C’est sa peinture, mais c’est notre vie. Cette navette incessante entre deux niveaux de réalité nous happe. Soit la toile intitulée Lac de Paladru. Le ciel que l’artiste a peint au-dessus du lac est à la fois un ciel incontestable et un flagrant badigeon : ce badigeon hâtif, cette imperfection, cet aspet non fini, en font pourtant un ciel vrai, un ciel plus vrai que le vrai. Partant de situations puisées dans le quotidien (on imagine qu’elle travaille à partir de photographies mettant en scène ses proches dans leurs occupations), Dana BURNS transforme l’expérience de la peinture. Elle use de faux aplats, où la touche reste délibérément apparente : le coup de pinceau ne tente jamais de faire illusion. Il en est de même des couleurs, des dégoulinures, des effets de matière. Ce que Dana BURNS raconte relève de l’universel (tout le monde peut s’y projeter), mais elle fait basculer cette universalité-là dans le creuset éminemment personnel de l’épreuve picturale.

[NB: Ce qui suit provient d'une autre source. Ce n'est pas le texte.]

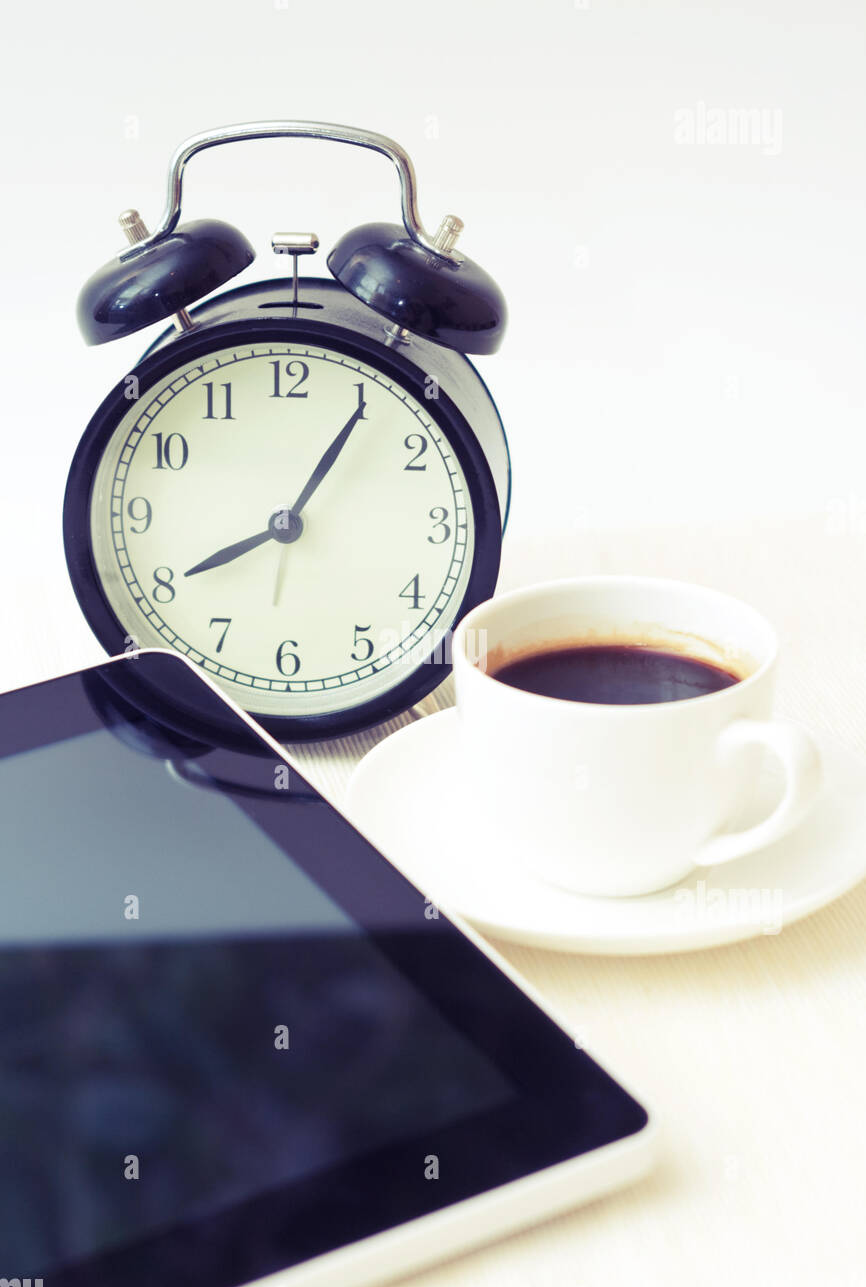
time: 8:05
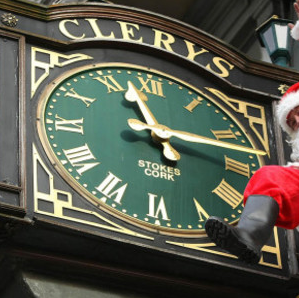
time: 11:13
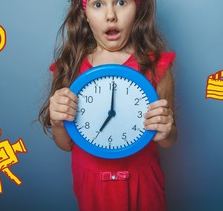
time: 7:00
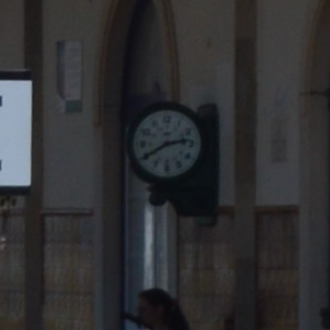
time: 2:40
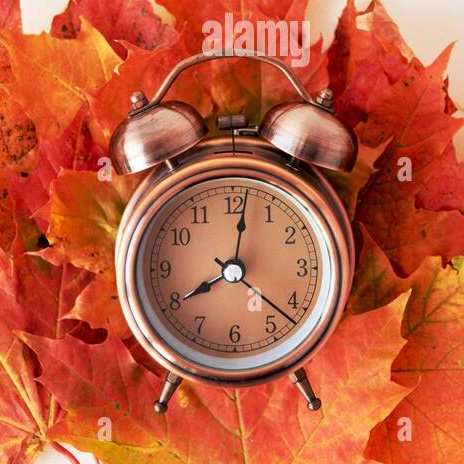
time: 8:01
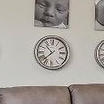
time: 10:37
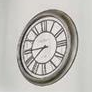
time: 7:45
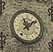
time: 11:08
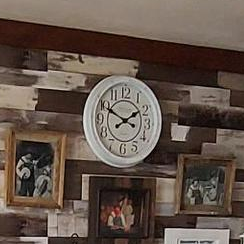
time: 1:49
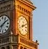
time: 8:11
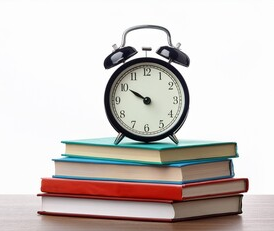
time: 9:50
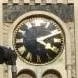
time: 4:10
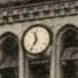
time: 11:35
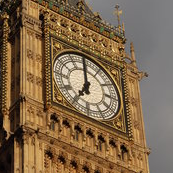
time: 6:59
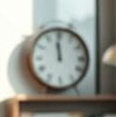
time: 11:58
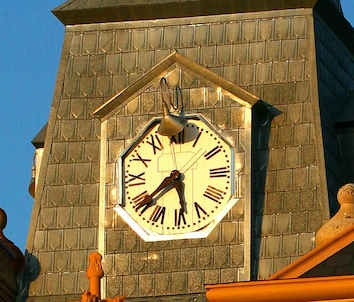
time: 5:38
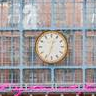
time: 12:33
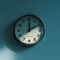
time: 12:09
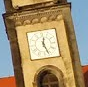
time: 12:26
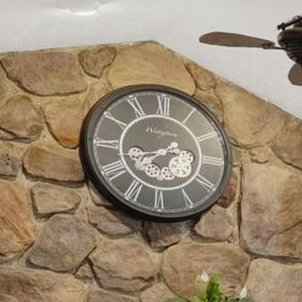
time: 8:38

Aujourd’hui installée à Grenoble, cette jeune Américaine (née à Long Island en 1987) s’inscrit naturellement dans la lignée de la peinture anglo-saxonne. Son œuvre affiche la franchise insouciante du Pop Art; et l’on songe parfois aux prosaïsmes désinvoltes d’Andy WARHOL, aux couleurs d’Alex KATZ, à la liberté de ton de Georgia O’KEEFE. Mais la parenté la plus flagrante paraît être celle de David HOCKNEY, la série de ses Piscines notamment. Dana BURNS en a repris le coloris acidulé, la vision par flashes, les éblouissements successifs et même le triomphe solaire des corps tout simplement nus.

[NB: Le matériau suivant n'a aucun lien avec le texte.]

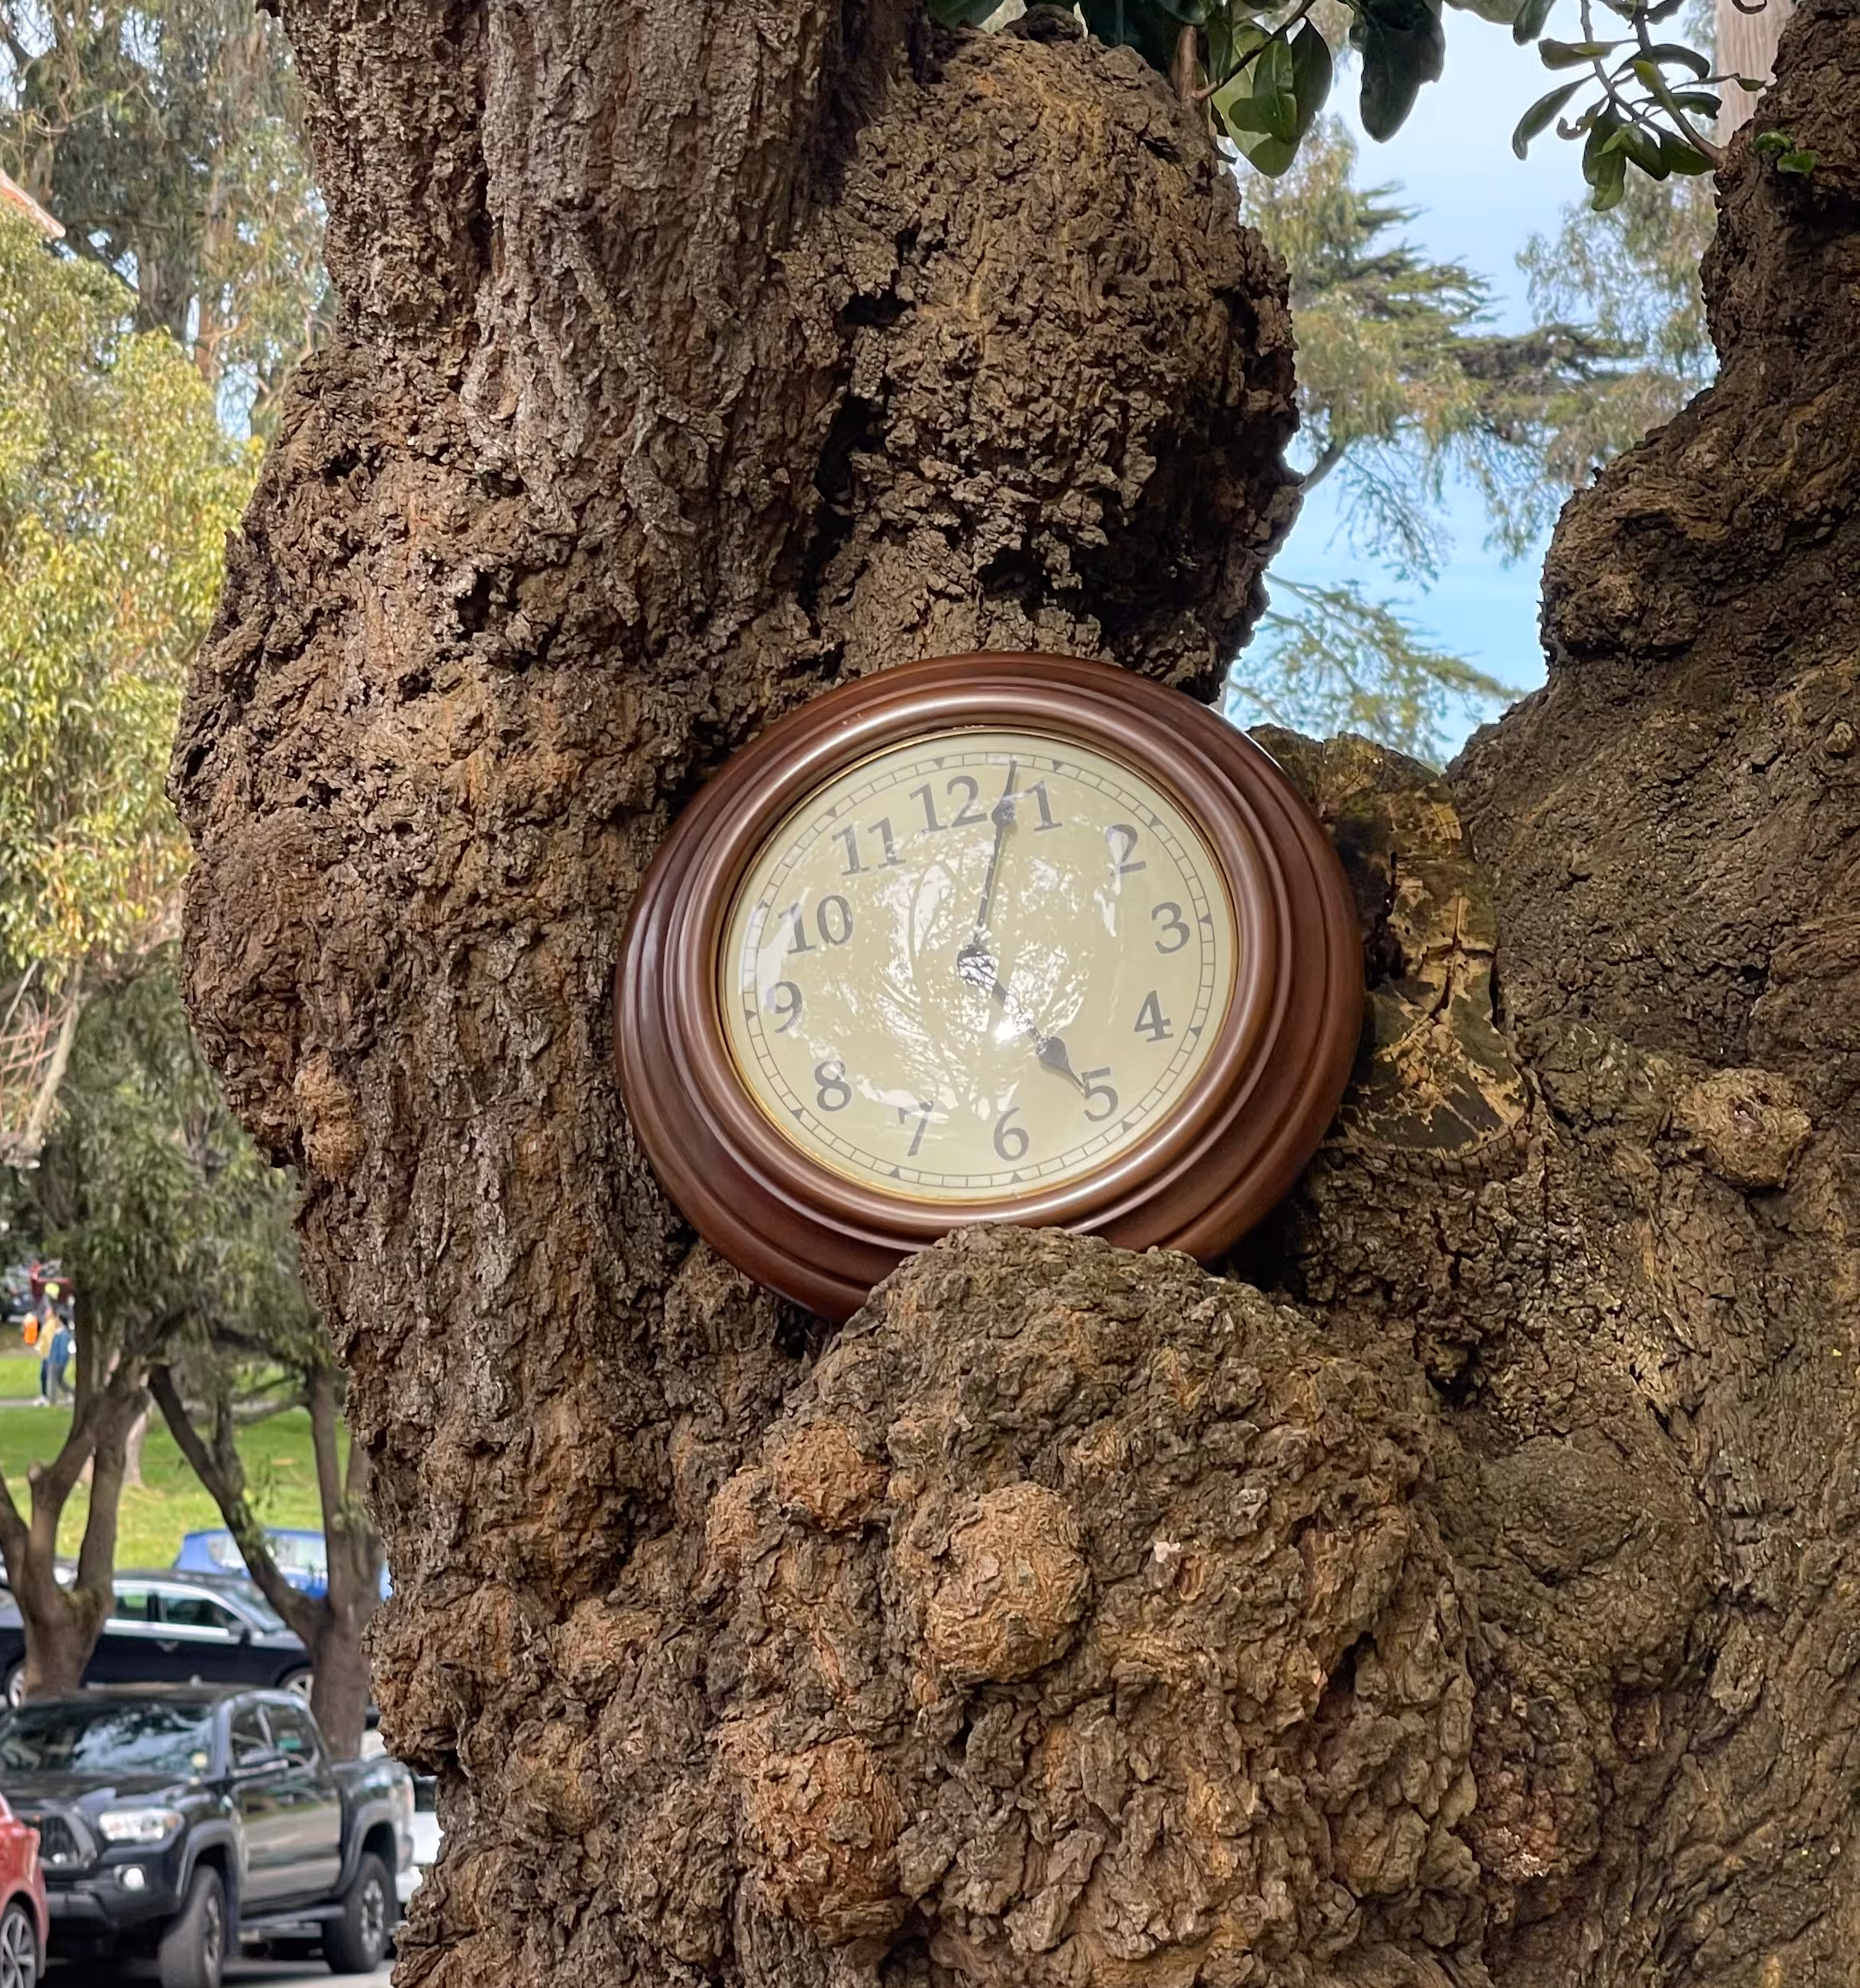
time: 5:03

Avec l’audace de ses jeunes années, Dana BURNS développe un chromatisme tonique, une vigueur de la facture et une vivacité du regard. Ses toiles ne sont pas nécessairement de grandes dimensions: elle font cependant montre d’une ampleur indéniable. Des flaques roses dialoguent énergiquement avec ses tâches de vert franc; la lumière éclatante ronge le quotidien, l’inondant au point de le transfigurer; et le clinquant de la palette débouche paradoxalement sur un ressenti tout en intériorité. Dana BURNS s’engouffre dans la faille: elle nous donne à distinguer ce qu’il y a d’étonnant dans la banalité. Ce que l’ordinaire offre d’extraordinaire.